§ WHAT IS NEEDED
Set down exactly the lines in the records below that run from the line with "所，選擇最具實力的團隊" to the line with "KarriereSprung", inclusive, and nothing more.

§ THE DATA
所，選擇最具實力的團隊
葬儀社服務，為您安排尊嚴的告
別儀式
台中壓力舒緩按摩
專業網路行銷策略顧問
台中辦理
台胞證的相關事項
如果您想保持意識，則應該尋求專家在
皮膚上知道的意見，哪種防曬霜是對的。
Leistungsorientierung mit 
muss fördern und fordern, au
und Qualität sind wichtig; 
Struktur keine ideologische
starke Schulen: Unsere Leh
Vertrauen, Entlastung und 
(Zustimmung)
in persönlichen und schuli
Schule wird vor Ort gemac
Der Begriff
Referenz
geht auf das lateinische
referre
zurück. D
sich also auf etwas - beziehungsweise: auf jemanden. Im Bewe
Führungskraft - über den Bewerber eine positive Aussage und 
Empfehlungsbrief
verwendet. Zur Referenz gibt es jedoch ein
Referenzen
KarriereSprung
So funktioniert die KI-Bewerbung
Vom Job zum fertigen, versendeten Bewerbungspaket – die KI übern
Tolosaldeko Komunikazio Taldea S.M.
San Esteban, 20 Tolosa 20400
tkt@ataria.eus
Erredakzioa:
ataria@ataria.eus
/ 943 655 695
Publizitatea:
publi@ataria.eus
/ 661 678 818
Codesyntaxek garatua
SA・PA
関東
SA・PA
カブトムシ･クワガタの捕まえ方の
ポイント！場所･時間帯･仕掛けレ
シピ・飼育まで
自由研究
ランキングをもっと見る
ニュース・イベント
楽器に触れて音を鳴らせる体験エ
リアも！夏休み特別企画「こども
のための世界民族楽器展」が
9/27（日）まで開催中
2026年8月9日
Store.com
...
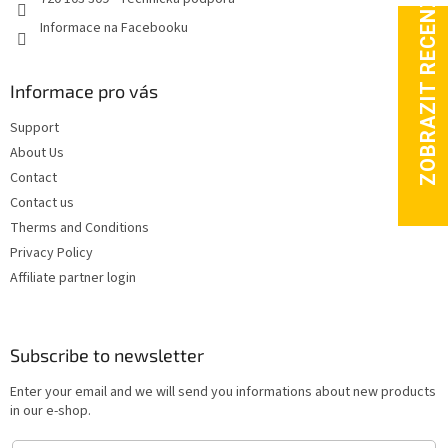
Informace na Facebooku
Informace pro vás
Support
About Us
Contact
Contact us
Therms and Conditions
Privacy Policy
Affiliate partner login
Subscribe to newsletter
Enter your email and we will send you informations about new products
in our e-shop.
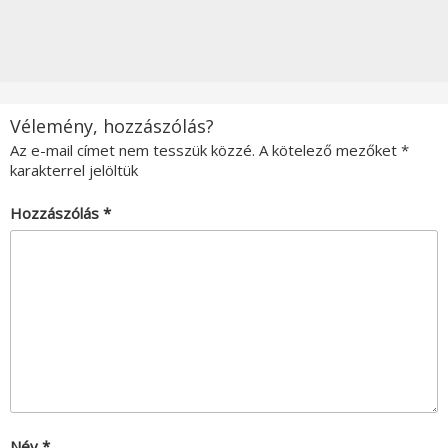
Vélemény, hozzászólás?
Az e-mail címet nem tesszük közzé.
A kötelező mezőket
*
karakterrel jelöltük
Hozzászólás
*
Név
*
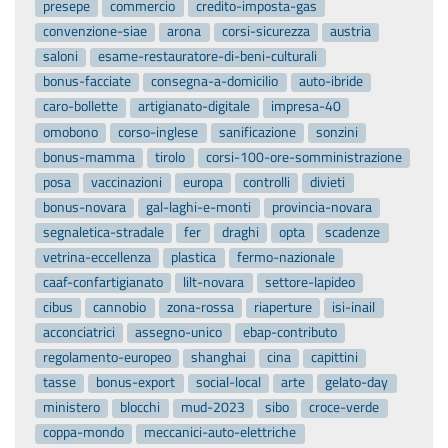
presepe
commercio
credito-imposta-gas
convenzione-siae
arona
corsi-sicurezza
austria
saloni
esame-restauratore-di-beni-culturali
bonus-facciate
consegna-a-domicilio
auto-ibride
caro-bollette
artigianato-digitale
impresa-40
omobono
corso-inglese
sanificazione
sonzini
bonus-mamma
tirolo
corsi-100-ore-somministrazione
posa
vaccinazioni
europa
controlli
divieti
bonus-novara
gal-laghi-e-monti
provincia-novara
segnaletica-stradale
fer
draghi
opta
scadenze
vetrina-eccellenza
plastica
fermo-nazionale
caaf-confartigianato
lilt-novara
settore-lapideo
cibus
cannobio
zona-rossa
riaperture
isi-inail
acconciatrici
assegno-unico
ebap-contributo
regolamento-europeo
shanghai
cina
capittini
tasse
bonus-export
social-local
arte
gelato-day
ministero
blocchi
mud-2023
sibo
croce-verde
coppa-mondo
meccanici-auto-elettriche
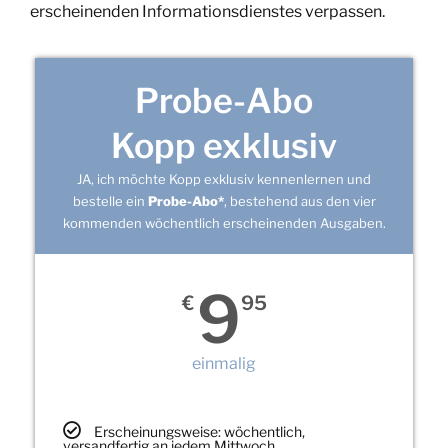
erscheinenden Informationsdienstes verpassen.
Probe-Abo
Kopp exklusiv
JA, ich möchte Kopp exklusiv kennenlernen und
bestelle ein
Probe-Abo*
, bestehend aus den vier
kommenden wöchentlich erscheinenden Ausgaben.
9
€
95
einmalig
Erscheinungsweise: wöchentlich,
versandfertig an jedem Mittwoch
--
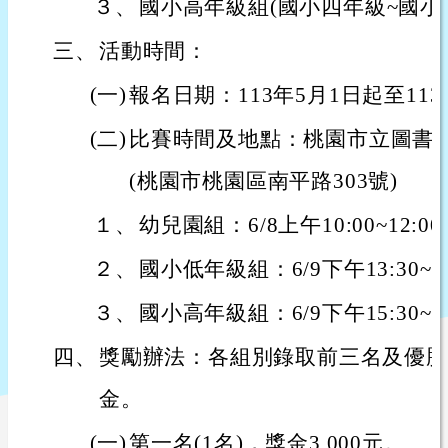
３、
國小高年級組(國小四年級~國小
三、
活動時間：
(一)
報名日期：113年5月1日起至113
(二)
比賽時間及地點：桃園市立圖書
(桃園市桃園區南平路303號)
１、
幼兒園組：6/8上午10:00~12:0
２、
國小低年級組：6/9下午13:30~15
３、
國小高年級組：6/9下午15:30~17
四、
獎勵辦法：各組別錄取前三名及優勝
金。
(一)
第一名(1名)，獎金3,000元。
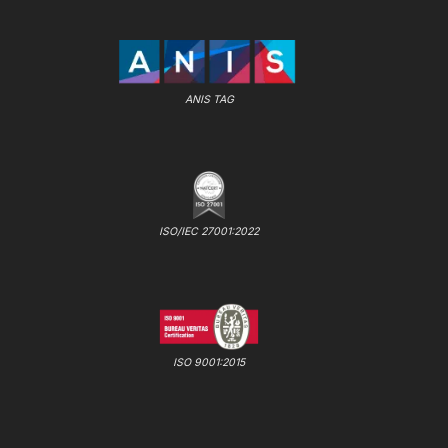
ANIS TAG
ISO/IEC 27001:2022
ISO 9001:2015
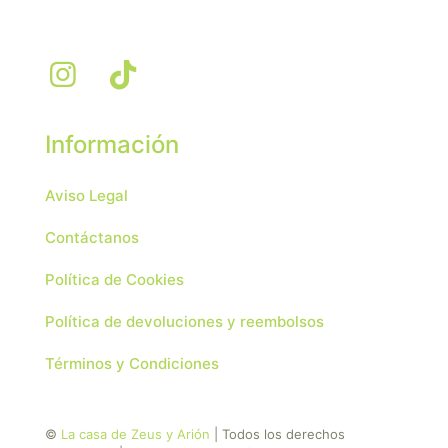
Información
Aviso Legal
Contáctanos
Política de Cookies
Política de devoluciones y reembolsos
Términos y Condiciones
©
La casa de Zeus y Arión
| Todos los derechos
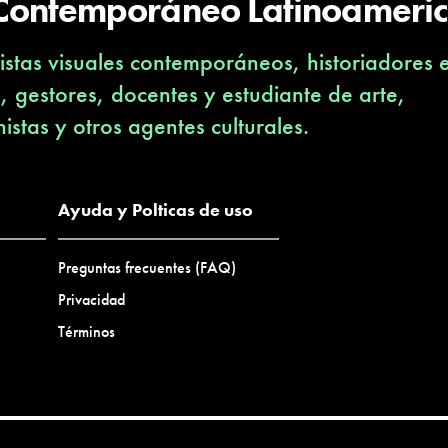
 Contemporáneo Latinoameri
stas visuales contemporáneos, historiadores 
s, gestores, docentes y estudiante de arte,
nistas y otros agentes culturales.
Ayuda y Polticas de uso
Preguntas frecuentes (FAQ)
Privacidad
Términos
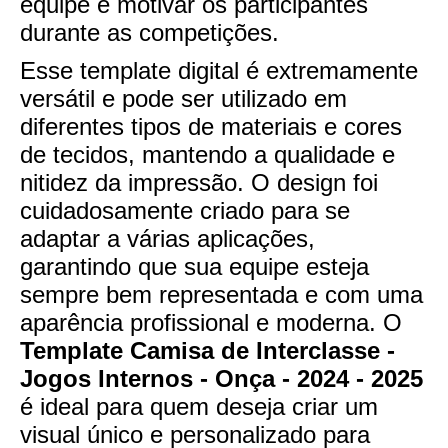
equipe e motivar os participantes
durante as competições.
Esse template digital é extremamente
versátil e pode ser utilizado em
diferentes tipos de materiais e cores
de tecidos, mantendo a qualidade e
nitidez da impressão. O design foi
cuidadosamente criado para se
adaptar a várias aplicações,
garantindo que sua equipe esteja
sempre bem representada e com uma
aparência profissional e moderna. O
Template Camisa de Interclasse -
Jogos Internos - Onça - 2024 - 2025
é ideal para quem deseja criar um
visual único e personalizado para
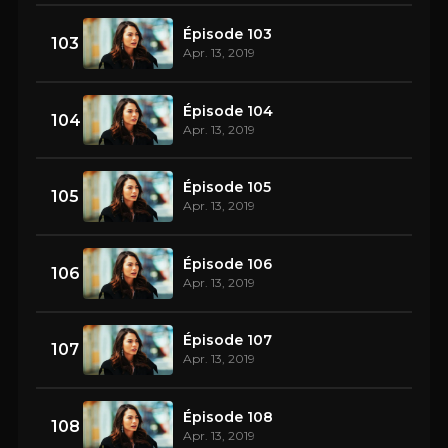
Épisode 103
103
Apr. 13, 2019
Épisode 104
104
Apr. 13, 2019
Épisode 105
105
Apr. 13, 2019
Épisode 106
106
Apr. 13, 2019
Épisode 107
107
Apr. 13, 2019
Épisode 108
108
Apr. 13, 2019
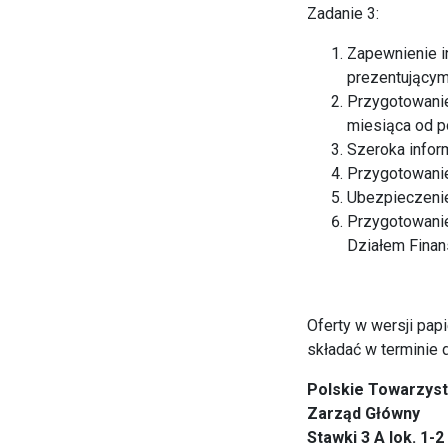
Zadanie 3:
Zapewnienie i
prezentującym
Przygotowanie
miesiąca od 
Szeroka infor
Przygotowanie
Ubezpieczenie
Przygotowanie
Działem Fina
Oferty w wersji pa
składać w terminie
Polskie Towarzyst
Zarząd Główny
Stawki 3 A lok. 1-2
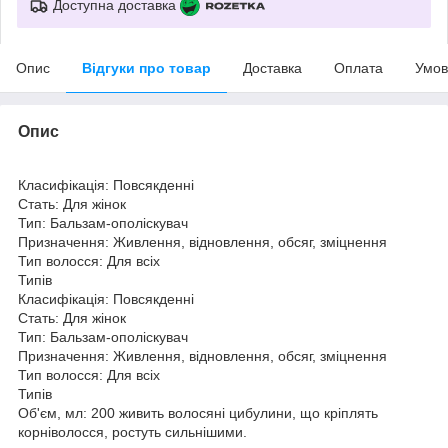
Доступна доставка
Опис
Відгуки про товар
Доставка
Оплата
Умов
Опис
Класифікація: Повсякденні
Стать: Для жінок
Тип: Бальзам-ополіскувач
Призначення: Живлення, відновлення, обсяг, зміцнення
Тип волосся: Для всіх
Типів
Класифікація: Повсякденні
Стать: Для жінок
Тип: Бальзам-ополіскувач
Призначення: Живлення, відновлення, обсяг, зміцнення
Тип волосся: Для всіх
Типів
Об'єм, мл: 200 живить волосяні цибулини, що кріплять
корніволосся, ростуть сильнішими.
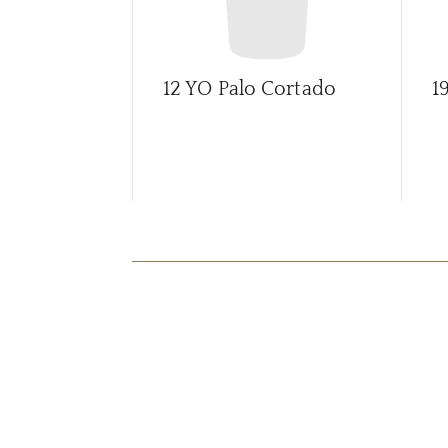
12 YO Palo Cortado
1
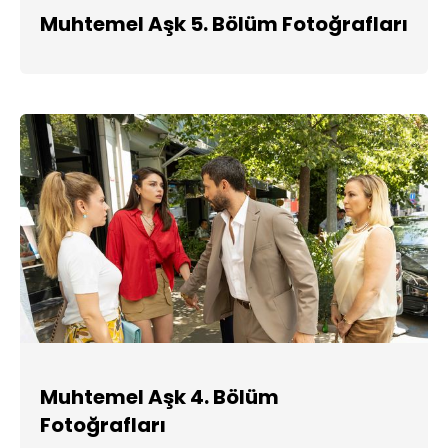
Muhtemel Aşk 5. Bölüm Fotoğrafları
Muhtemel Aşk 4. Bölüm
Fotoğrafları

§ YOUR RESPONSE
所，選擇最具實力的團隊
葬儀社服務，為您安排尊嚴的告
別儀式
台中壓力舒緩按摩
專業網路行銷策略顧問
台中辦理
台胞證的相關事項
如果您想保持意識，則應該尋求專家在
皮膚上知道的意見，哪種防曬霜是對的。
Leistungsorientierung mit 
muss fördern und fordern, au
und Qualität sind wichtig; 
Struktur keine ideologische
starke Schulen: Unsere Leh
Vertrauen, Entlastung und 
(Zustimmung)
in persönlichen und schuli
Schule wird vor Ort gemac
Der Begriff
Referenz
geht auf das lateinische
referre
zurück. D
sich also auf etwas - beziehungsweise: auf jemanden. Im Bewe
Führungskraft - über den Bewerber eine positive Aussage und 
Empfehlungsbrief
verwendet. Zur Referenz gibt es jedoch ein
Referenzen
KarriereSprung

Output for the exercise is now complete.